Sent from Petguide.com Free App


----------



## Lobstrosity (Aug 11, 2012)

I started with this video from Tab289 and then modified it:

How to teach your dog to STOP pulling! (part 1) - YouTube

I didn't like having to change directions so much, so instead of completely changing, when my dog started to pull I'd turn to go the other way and correct him, then I'd continue to turn and end up making a full circle and be heading the same direction I was originally, and I'd treat him a second time when he was beside me and headed the right way. So far (only 3 or 4 times) it's working great - he makes awesome progress every time.


----------



## runawaytrain (Apr 3, 2013)

The only thing I can do is I pull him off the road....


----------



## laprincessa (Mar 24, 2008)

This worked for me and Max - when a person or dog approached, I took him off the sidewalk, had him sit, and acted like a pez dispenser of treats until the person or dog passed us. Gradually reduced the treats, and gradually started to keep walking - if I think he's going to want to greet the person, I make him sit, but if he's not interested we keep moving. I tell him, "you know the routine" and he goes right to the side and waits. 

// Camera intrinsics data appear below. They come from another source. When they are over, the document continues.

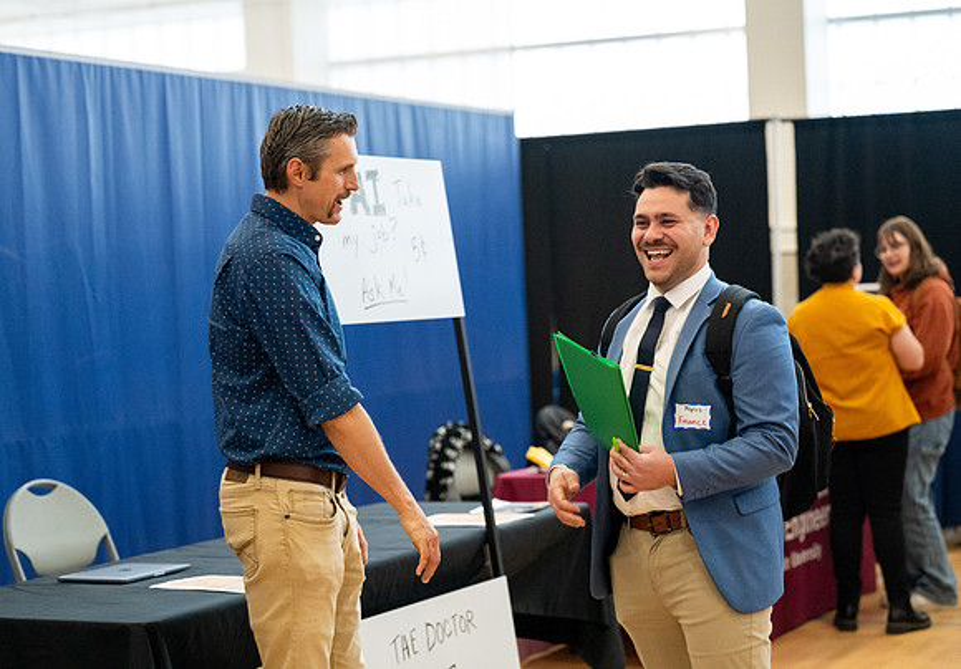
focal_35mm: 86
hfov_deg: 23.3
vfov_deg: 16.4
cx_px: 521
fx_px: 2328
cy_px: 307
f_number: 2.8
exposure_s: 1/640
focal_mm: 77
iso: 5000
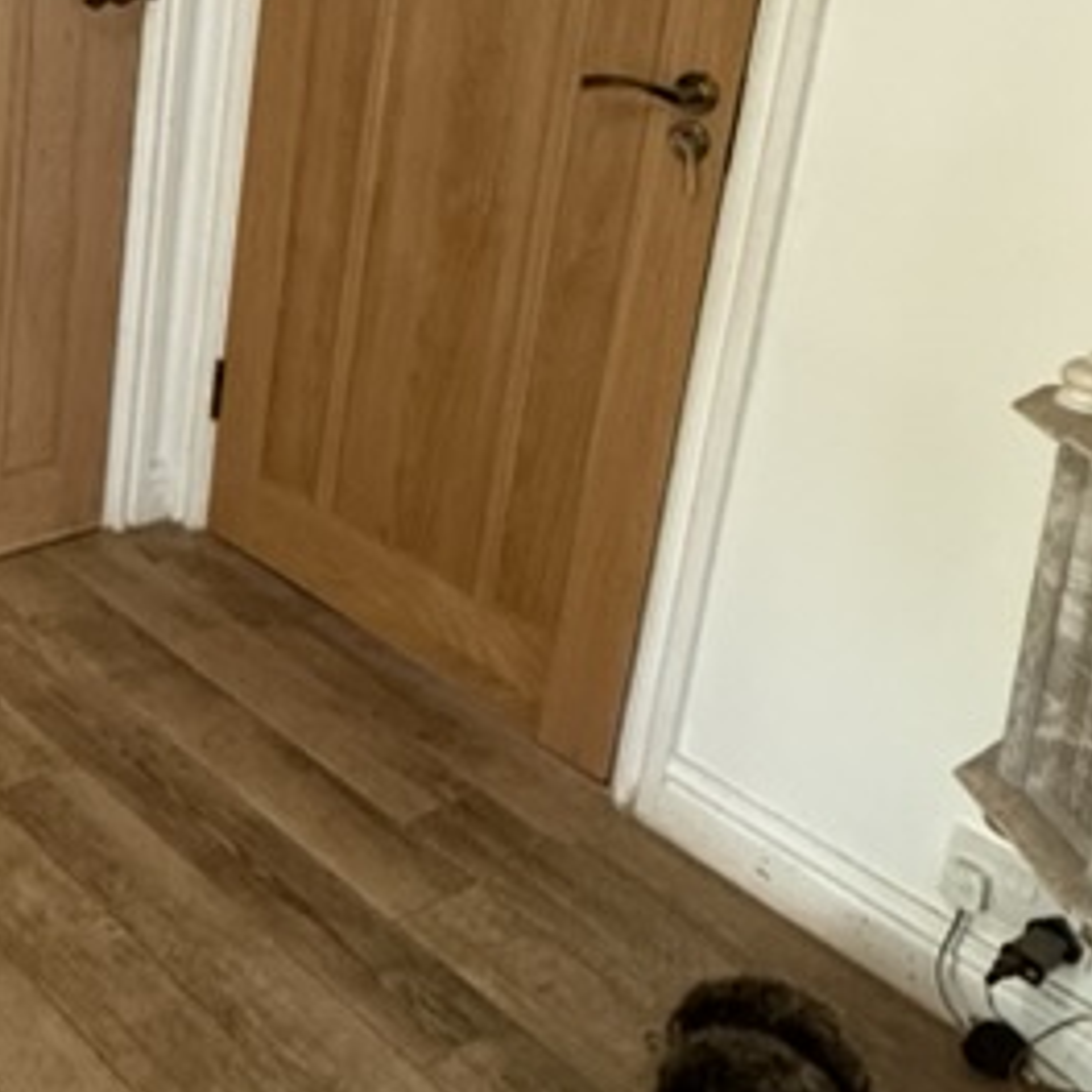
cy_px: 149
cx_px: -290
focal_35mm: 48
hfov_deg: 29.3
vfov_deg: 33.8
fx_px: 1713
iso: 500
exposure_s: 1/50
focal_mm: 2.22
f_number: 2.2
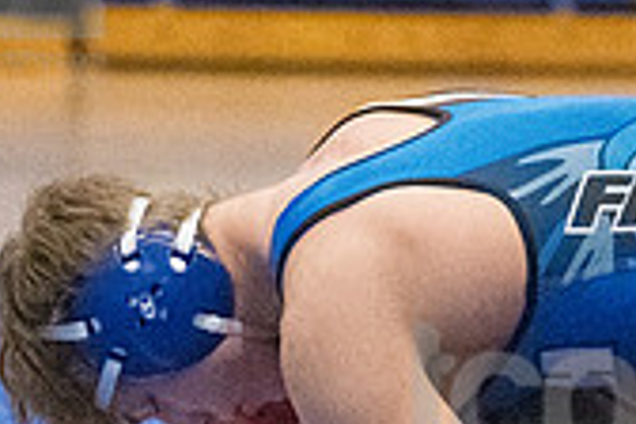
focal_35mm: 880
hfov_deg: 2.3
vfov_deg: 1.6
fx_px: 15545
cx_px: 526
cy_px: 458
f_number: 4.5
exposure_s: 1/1600
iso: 10000
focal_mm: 170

It took a lot of practice and I won't tell you it's 100% even now, if a Golden comes along, he HAS to go say hi, but otherwise it's pretty good.


----------



## mudEpawz (Jan 20, 2011)

It is frustrating and one of those things that you're going to have to work with everyday. I made the mistake of letting Chloe meet every dog and person when we lived in the condo (she was a puppy back then). Now I live in a house and she assumes that she gets to meet every dog and person we see... and when she doesn't she barks at them, gets frustrated and pulls on the leash. This was my mistake and I will know better next time, its better to train them early on to learn how to behave in crowds and around other dogs then when they are older. 

If I was you, I'd drive to a park and practise walking near people but learning to keep your focus on you


----------